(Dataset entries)

▬▬▬▬▬▬▬▬▬▬

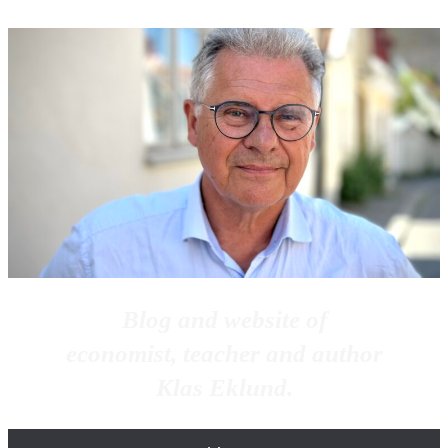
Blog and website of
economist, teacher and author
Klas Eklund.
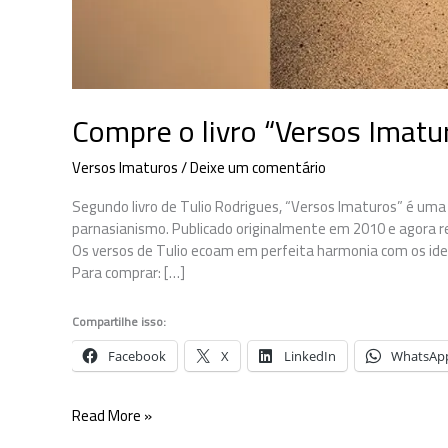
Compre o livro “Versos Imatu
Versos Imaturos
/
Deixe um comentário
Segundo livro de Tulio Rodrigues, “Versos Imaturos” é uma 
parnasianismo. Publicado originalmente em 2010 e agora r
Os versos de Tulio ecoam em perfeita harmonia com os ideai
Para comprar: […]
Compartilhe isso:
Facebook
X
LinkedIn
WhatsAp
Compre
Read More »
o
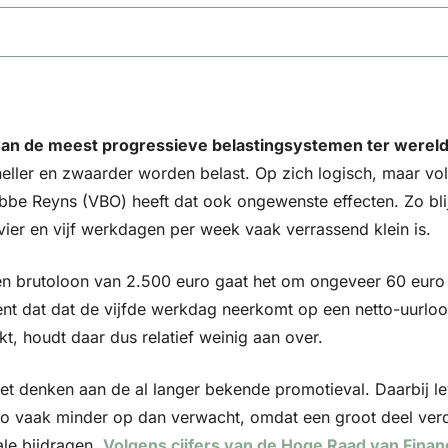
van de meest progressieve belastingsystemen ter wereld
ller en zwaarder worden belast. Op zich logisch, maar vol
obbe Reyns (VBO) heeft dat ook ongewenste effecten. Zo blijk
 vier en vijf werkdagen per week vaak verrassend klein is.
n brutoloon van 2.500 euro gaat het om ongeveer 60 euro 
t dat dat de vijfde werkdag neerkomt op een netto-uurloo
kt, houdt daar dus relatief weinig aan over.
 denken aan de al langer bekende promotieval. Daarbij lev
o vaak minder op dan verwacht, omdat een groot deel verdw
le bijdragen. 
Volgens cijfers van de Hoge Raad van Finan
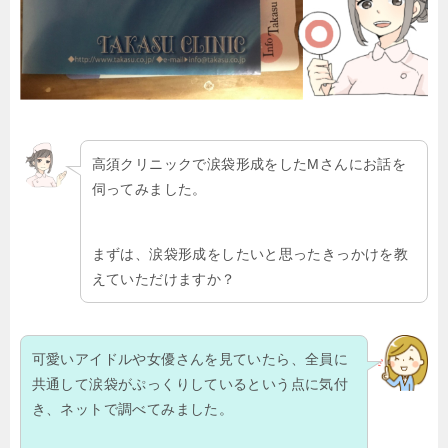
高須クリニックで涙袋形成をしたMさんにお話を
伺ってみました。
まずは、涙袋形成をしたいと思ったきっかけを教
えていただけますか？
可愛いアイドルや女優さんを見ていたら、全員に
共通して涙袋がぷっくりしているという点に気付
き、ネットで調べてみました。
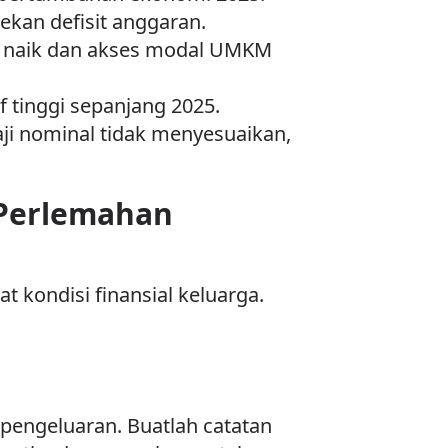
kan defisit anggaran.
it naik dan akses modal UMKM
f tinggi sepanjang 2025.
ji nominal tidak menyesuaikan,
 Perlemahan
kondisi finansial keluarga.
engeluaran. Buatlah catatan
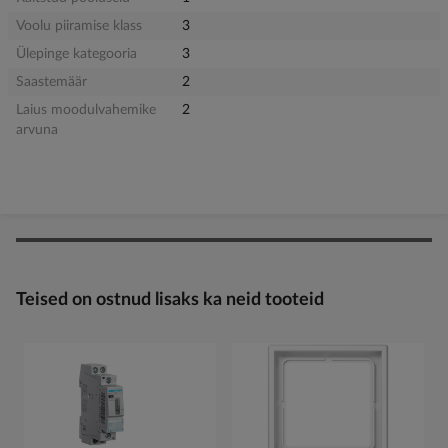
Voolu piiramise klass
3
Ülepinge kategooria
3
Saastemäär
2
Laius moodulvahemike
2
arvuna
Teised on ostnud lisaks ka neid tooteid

▬▬▬▬▬▬▬▬▬▬

# YOUR OBJECTIVE
Set down the entries exactly as they appear, with every picture left out.

# EXPECTED OUTPUT
Blog and website of
economist, teacher and author
Klas Eklund.
Compre o livro “Versos Imatu
Versos Imaturos
/
Deixe um comentário
Segundo livro de Tulio Rodrigues, “Versos Imaturos” é uma 
parnasianismo. Publicado originalmente em 2010 e agora r
Os versos de Tulio ecoam em perfeita harmonia com os ideai
Para comprar: […]
Compartilhe isso:
Facebook
X
LinkedIn
WhatsAp
Compre
Read More »
o
van de meest progressieve belastingsystemen ter wereld
ller en zwaarder worden belast. Op zich logisch, maar vol
obbe Reyns (VBO) heeft dat ook ongewenste effecten. Zo blijk
 vier en vijf werkdagen per week vaak verrassend klein is.
n brutoloon van 2.500 euro gaat het om ongeveer 60 euro 
t dat dat de vijfde werkdag neerkomt op een netto-uurloo
kt, houdt daar dus relatief weinig aan over.
 denken aan de al langer bekende promotieval. Daarbij lev
o vaak minder op dan verwacht, omdat een groot deel verdw
le bijdragen. 
Volgens cijfers van de Hoge Raad van Finan
高須クリニックで涙袋形成をしたMさんにお話を
伺ってみました。
まずは、涙袋形成をしたいと思ったきっかけを教
えていただけますか？
可愛いアイドルや女優さんを見ていたら、全員に
共通して涙袋がぷっくりしているという点に気付
き、ネットで調べてみました。
kan defisit anggaran.
it naik dan akses modal UMKM
f tinggi sepanjang 2025.
ji nominal tidak menyesuaikan,
 Perlemahan
kondisi finansial keluarga.
engeluaran. Buatlah catatan
Voolu piiramise klass
3
Ülepinge kategooria
3
Saastemäär
2
Laius moodulvahemike
2
arvuna
Teised on ostnud lisaks ka neid tooteid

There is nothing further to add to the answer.